As a therapist it is my task to get to know you on different levels rather than just through observation. So when you come into a session with me, I am listening to the content on the surface, that is your life-story, the recent experience or the current conflict etc. but I am also listening for emotional content that you perhaps unaware of, or are overwhelmed by. Too often as human beings, we are overwhelmed with just getting through an experience that we don’t always have time and space in that moment to make the emotional connections and process what has happened. Therapy offers you the opportunity to do that without judgement or criticism. I have had a number of clients who have told me the same story over and over again, often apologizing because they are so stuck on the experience. My stance is always the same: we go over the story until you don’t feel the need to talk about it again.
With regards to family and friends, they often feel compelled to end your pain and move you away from feeling so hurt. While they may have the best of intentions and hence offer you sound advice, we move emotionally only when we are ready, rather than when we are willing.
Therapy offers the opportunity for you as an individual to fully understand how the mind-body dualism plays out in your life. Simply put, the mind, when distressed or conflicted will often manifest symptoms in the body. For example, you have a difficult examination coming up and all you want to do is sleep. Sleep is often a wonderful way to resetting anxiety and replenishing but when it may be that your distress over not being prepared enough for the examination results in you wanting to avoid the reality of your situation. Should you give in to the urge to sleep, it may be a fitful, restless sleep that does not replenish or nourish the mind, and simply puts you under more pressure with the limited time.

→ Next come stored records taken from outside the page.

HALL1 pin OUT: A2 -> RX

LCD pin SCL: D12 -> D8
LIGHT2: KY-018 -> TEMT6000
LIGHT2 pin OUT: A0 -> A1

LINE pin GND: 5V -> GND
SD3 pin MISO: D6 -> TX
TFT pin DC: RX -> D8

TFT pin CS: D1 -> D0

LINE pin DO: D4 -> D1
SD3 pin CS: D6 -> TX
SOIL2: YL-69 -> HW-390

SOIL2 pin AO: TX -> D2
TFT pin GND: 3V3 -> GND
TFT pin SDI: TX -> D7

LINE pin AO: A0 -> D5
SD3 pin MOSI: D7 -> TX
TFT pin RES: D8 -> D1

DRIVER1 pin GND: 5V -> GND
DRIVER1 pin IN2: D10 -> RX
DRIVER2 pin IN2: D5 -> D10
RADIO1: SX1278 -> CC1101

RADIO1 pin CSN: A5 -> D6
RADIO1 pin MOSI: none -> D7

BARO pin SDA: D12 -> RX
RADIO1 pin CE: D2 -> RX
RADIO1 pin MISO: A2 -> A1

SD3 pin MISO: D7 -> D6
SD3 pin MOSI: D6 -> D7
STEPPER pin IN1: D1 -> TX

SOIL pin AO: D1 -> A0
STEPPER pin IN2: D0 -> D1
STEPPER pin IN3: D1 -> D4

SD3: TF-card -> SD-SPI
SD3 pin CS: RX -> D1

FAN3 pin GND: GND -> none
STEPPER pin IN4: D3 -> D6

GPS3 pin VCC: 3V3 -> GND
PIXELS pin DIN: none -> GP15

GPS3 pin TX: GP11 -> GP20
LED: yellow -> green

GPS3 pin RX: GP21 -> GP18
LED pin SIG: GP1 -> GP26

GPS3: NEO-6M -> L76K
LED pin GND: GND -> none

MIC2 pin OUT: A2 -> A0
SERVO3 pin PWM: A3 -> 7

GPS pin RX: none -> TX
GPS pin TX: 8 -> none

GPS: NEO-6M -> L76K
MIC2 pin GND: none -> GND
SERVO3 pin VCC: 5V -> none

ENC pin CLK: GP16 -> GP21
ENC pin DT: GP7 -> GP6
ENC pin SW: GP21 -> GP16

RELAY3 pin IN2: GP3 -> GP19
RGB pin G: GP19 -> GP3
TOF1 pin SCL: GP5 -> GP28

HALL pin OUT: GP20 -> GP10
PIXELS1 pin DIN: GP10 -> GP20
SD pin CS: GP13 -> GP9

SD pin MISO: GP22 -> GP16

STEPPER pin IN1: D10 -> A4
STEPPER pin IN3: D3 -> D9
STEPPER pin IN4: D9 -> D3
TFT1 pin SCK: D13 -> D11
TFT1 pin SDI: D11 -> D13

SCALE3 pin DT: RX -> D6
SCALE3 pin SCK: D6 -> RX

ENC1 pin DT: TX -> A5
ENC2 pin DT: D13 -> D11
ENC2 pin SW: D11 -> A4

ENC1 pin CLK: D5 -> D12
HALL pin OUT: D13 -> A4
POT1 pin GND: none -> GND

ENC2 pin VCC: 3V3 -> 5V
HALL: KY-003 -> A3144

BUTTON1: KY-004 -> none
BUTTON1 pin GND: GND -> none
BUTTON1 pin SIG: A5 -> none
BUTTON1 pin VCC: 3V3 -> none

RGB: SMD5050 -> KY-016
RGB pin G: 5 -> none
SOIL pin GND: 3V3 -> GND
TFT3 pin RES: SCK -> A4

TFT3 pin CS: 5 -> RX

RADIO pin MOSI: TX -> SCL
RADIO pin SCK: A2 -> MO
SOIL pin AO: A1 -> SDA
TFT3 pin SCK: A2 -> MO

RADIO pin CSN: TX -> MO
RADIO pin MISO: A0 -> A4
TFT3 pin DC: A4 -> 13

Many people are symptomatic of the following conditions which also have their part in the mind-body dualism: migraines, irritable bowel syndrome, acid reflux, skin conditions such as eczema and psoriasis, chronic fatigue syndrome, weight gain or weight loss, ongoing infections and immune system difficulties etc. While all of these conditions present real physical discomfort and distress, we should not underestimate the psychological component to them. Too often, we focus on medication only and not addressing the underlying environmental factors that play a part in maintaining such symptoms. Certainly having a balanced lifestyle with good nutrition, exercise, adequate sleep and managing stress levels are essential in alleviating chronic symptoms.
So how do you change your behaviour, especially if you may not always be aware of what you are doing? Bear in mind that knowledge itself is not enough to change behaviour. One needs to develop insight- that is know what you are doing and why- that is having the ability to connect the dots on just on an intellectual level but rather also on a emotional level. Once you have knowledge as well as insight, the behavioural patterns become accessible for change. Therapy employs the talking cure to facilitate the development of insight. New insights alleviate or at least minimize the symptoms presenting in the body. I often work, concurrently with other healthcare practitioners, towards managing the emotional stress and the toil that it takes on your physical body.
So consider therapy as a vehicle to overcome blind spots in order to create a better version of yourself.